Room for all considerations
The project's ambition is therefore to provide concrete and usable scenarios on how different green interests and agendas can interact in the construction of new energy parks:
What processes are needed, who should they include, and how should the energy parks basically be designed? For example, wind farms can have some negative effects on wildlife, but they also provide space for alternative uses as the turbines only occupy a very small part of the underlying land.
"We hope to help promote solutions that take into account both energy production and biodiversity, but also local interests such as the need for recreational areas or agricultural interests. We will develop a prototype for multi-use areas that accommodate these different interests and considerations," explains Simon Lex.
High risk of delays
The project is a direct extension of two other Innovation Fund Denmark-supported projects in which Simon Lex, in collaboration with a number of researchers, is investigating the local challenges of establishing large production facilities in connection with the green energy transition.
Conflicts of interest drag out decision-making processes.
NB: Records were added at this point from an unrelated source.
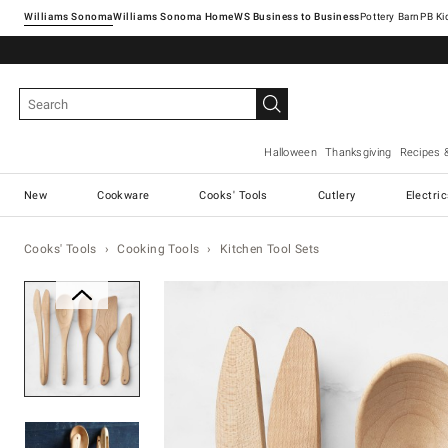
Williams Sonoma
Williams Sonoma Home
Pottery Barn
Halloween
Thanksgiving
Recipes 
New
Cookware
Cooks' Tools
Cutlery
Electri
Cooks' Tools
Cooking Tools
Kitchen Tool Sets
Zoomable product image with ma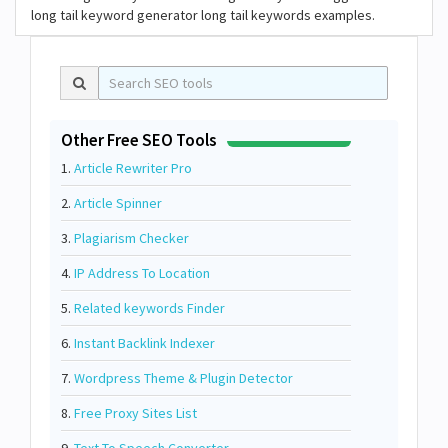
long tail keyword generator long tail keywords examples.
Other Free SEO Tools
1.
Article Rewriter Pro
2.
Article Spinner
3.
Plagiarism Checker
4.
IP Address To Location
5.
Related keywords Finder
6.
Instant Backlink Indexer
7.
Wordpress Theme & Plugin Detector
8.
Free Proxy Sites List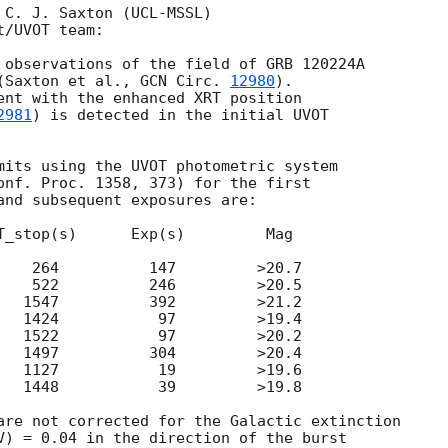
 C. J. Saxton (UCL-MSSL)

/UVOT team:

 observations of the field of GRB 120224A

(Saxton et al., 
GCN Circ. 
12980
).

ent with the enhanced XRT position

2981
) is detected in the initial UVOT

mits using the UVOT photometric system

onf. Proc. 1358, 373) for the first

and subsequent exposures are:

T_stop(s)      Exp(s)         Mag

    264          147         >20.7

    522          246         >20.5

   1547          392         >21.2

   1424           97         >19.4

   1522           97         >20.2

   1497          304         >20.4

   1127           19         >19.6

   1448           39         >19.8

are not corrected for the Galactic extinction

V) = 0.04 in the direction of the burst
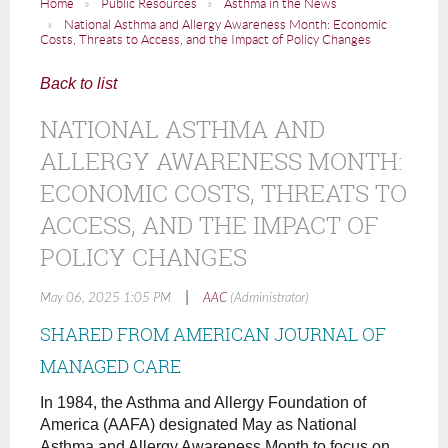
Home
Public Resources
Asthma in the News
National Asthma and Allergy Awareness Month: Economic
Costs, Threats to Access, and the Impact of Policy Changes
Back to list
NATIONAL ASTHMA AND
ALLERGY AWARENESS MONTH:
ECONOMIC COSTS, THREATS TO
ACCESS, AND THE IMPACT OF
POLICY CHANGES
|
May 06, 2025 1:05 PM
AAC
(Administrator)
SHARED FROM AMERICAN JOURNAL OF
MANAGED CARE
In 1984, the Asthma and Allergy Foundation of
America (AAFA) designated May as National
Asthma and Allergy Awareness Month to focus on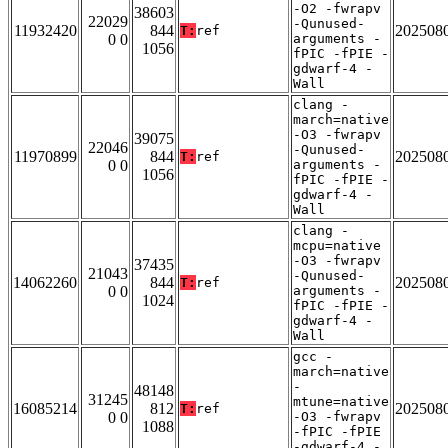
-O2 -fwrapv
38603
22029
-Qunused-
11932420
844
202508
T:
ref
0 0
arguments -
1056
fPIC -fPIE -
gdwarf-4 -
Wall
clang -
march=native
-O3 -fwrapv
39075
22046
-Qunused-
11970899
844
202508
T:
ref
0 0
arguments -
1056
fPIC -fPIE -
gdwarf-4 -
Wall
clang -
mcpu=native
-O3 -fwrapv
37435
21043
-Qunused-
14062260
844
202508
T:
ref
0 0
arguments -
1024
fPIC -fPIE -
gdwarf-4 -
Wall
gcc -
march=native
-
48148
31245
mtune=native
16085214
812
202508
T:
ref
0 0
-O3 -fwrapv
1088
-fPIC -fPIE
-gdwarf-4 -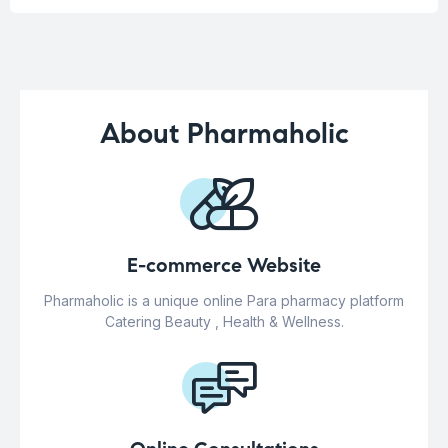
About Pharmaholic
E-commerce Website
Pharmaholic is a unique online Para pharmacy platform
Catering Beauty , Health & Wellness.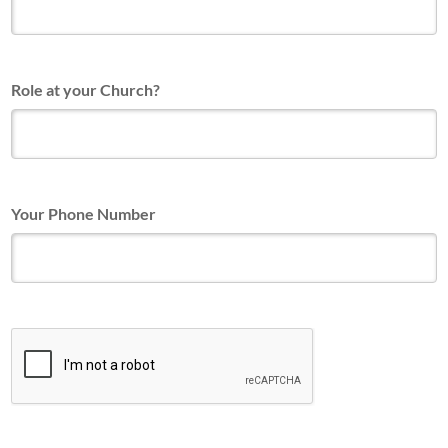
Role at your Church?
Your Phone Number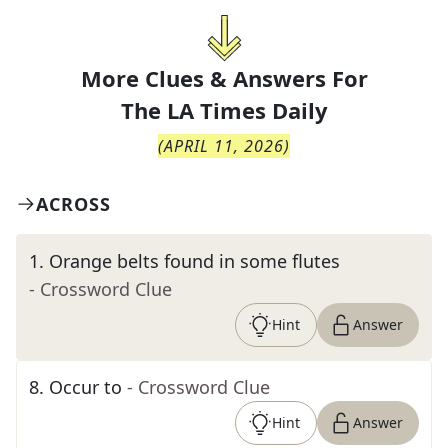
More Clues & Answers For
The
LA Times Daily
(
APRIL 11, 2026
)
ACROSS
1
.
Orange belts found in some flutes
- Crossword Clue
Hint
Answer
8
.
Occur to
- Crossword Clue
Hint
Answer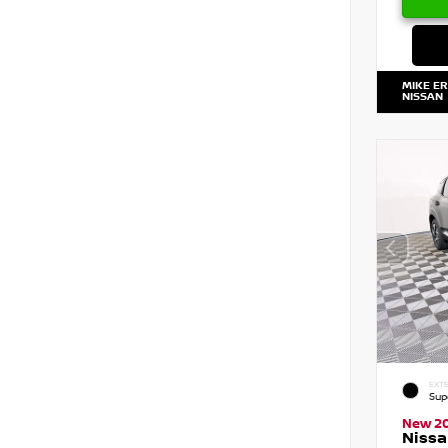
MIKE E
NISSAN
EXTE
Sup
New 2
Nissa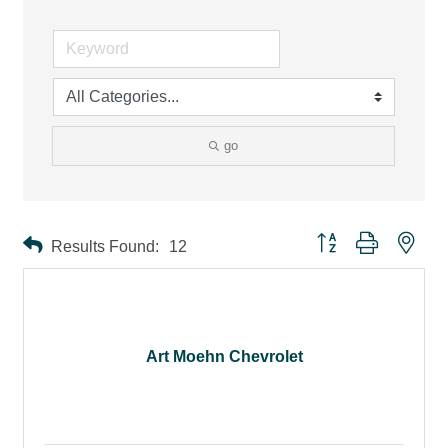
go
Button group with ne
Results Found:
12
Art Moehn Chevrolet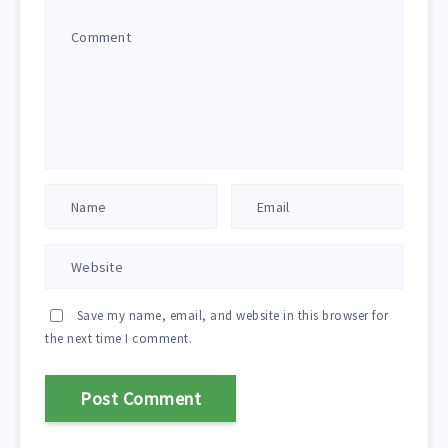
Save my name, email, and website in this browser for
the next time I comment.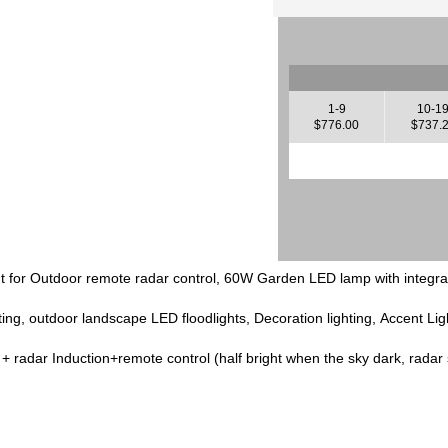
1-9
10-1
$776.00
$737.
ght for Outdoor remote radar control, 60W Garden LED lamp with integra
ting, outdoor landscape LED floodlights, Decoration lighting, Accent Lig
l + radar Induction+remote control (half bright when the sky dark, radar se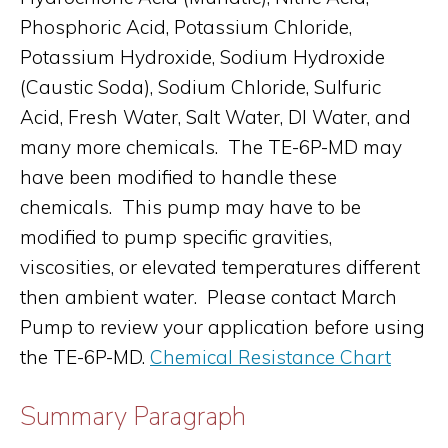
Phosphoric Acid, Potassium Chloride,
Potassium Hydroxide, Sodium Hydroxide
(Caustic Soda), Sodium Chloride, Sulfuric
Acid, Fresh Water, Salt Water, DI Water, and
many more chemicals. The TE-6P-MD may
have been modified to handle these
chemicals. This pump may have to be
modified to pump specific gravities,
viscosities, or elevated temperatures different
then ambient water. Please contact March
Pump to review your application before using
the TE-6P-MD.
Chemical Resistance Chart
Summary Paragraph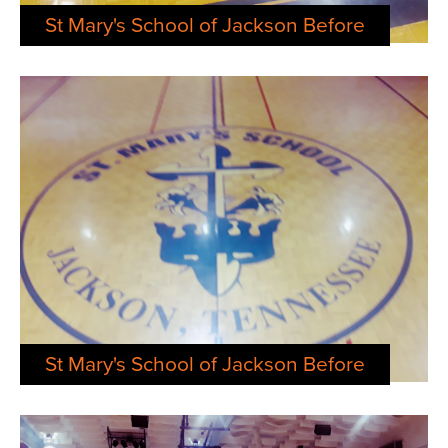
St Mary's School of Jackson Before
St Mary's School of Jackson Before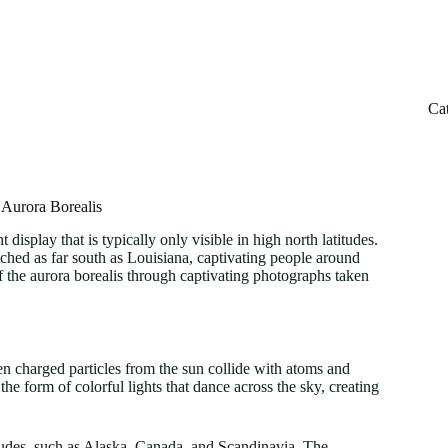
Ca
 Aurora Borealis
 display that is typically only visible in high north latitudes.
ched as far south as Louisiana, captivating people around
of the aurora borealis through captivating photographs taken
en charged particles from the sun collide with atoms and
he form of colorful lights that dance across the sky, creating
itudes, such as Alaska, Canada, and Scandinavia. The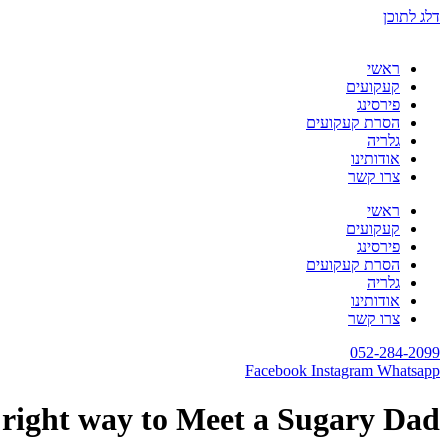
דלג לתוכן
ראשי
קעקועים
פירסינג
הסרת קעקועים
גלריה
אודותינו
צרו קשר
ראשי
קעקועים
פירסינג
הסרת קעקועים
גלריה
אודותינו
צרו קשר
052-284-2099
Facebook
Instagram
Whatsapp
right way to Meet a Sugary Dad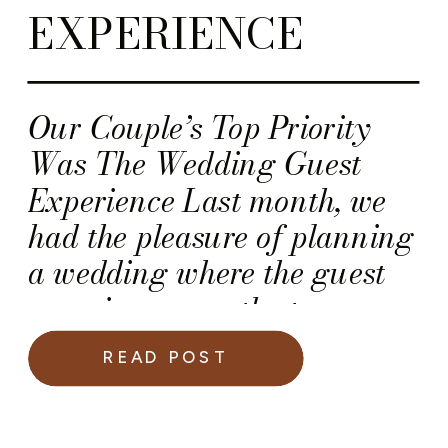
EXPERIENCE
Our Couple’s Top Priority
Was The Wedding Guest
Experience Last month, we
had the pleasure of planning
a wedding where the guest
experience was the top
priority. This included the
READ POST
presentation of the dinner
courses. So, we worked with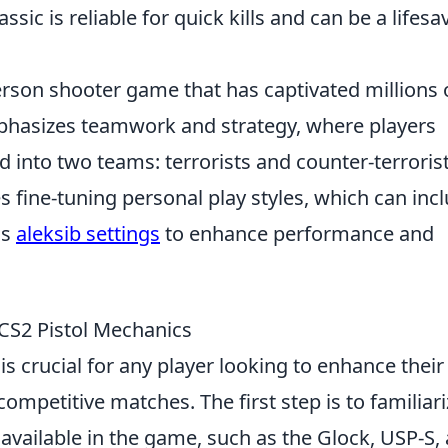
ssic is reliable for quick kills and can be a lifesa
-person shooter game that has captivated millions 
hasizes teamwork and strategy, where players
 into two teams: terrorists and counter-terrorist
 fine-tuning personal play styles, which can inc
as
aleksib settings
to enhance performance and
CS2 Pistol Mechanics
is crucial for any player looking to enhance their
ompetitive matches. The first step is to familiari
s available in the game, such as the Glock, USP-S,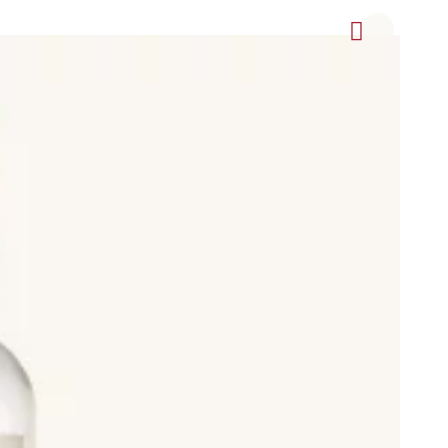
offee Cream (crema de café), Lemon Cream (crema de limón),
, Herbal Liqueur (Licor de Hierbas), Pacharán, Ponche, Ratafía
in, including Light Body beers, Lager, Pilsener, Blonde Ale,
ed beer, Clara (shandy or radler), which is beer with lemon
weries.
and also non-alcoholic drinks such as sparkling water (agua
rotected Designation of Origin (Denominación de Origen
pirituosas Tradicionales de Alicante, Chinchón, Hierbas de
ujo de Galicia, Pacharán Navarro (Pacharán de Navarra), Palo de
és, Anís Paloma Monforte del Cid, Aperitivo Café de Alcoy,
popular Spanish brands, distilleries, and breweries.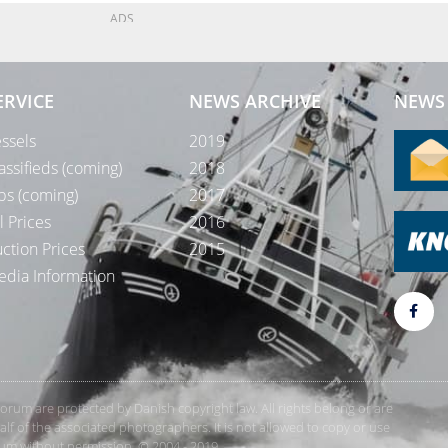
ADS
ERVICE
NEWS ARCHIVE
NEWS 
ssels
2019
assifieds (coming)
2018
bs (coming)
2017
l Prices
2016
ction Prices
2015
dia Information
rForum are protected by Danish copyright law. All rights belong or are
 of the associated photographers. It is not allowed to copy or use
orum without permission. © 2004 - 2019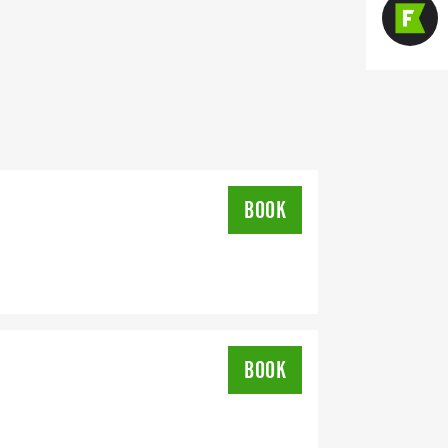
BOOK
BOOK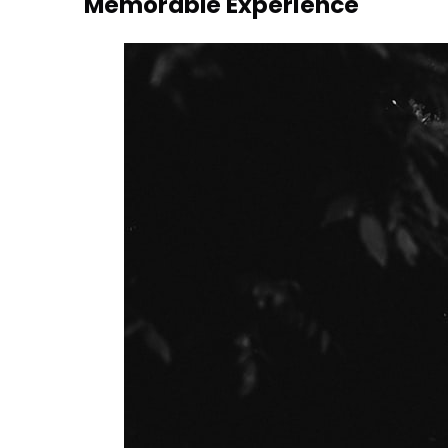
Memorable Experience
The two already initiated projects have a particular focus on citizen involvement in the construction of renewable energy plants and 'power-to-x plants' that convert green electricity into transportable and flexible forms of energy. The new project differs by shifting the focus from citizens and their possible resistance to the potential for collaboration among green stakeholders in the planning of new wind and solar parks.
But according to Simon Lex, the fundamental challenge remains the same. It's not enough to have the right technological solutions in place if the green transition is to succeed. It also requires public support and co-operation between seemingly disparate stakeholders.
"Conflicts of interest drag out decision-making processes, even within municipalities. If we don't find good ways to plan and design the areas that take climate, nature and local communities into account, construction will take much longer," he says.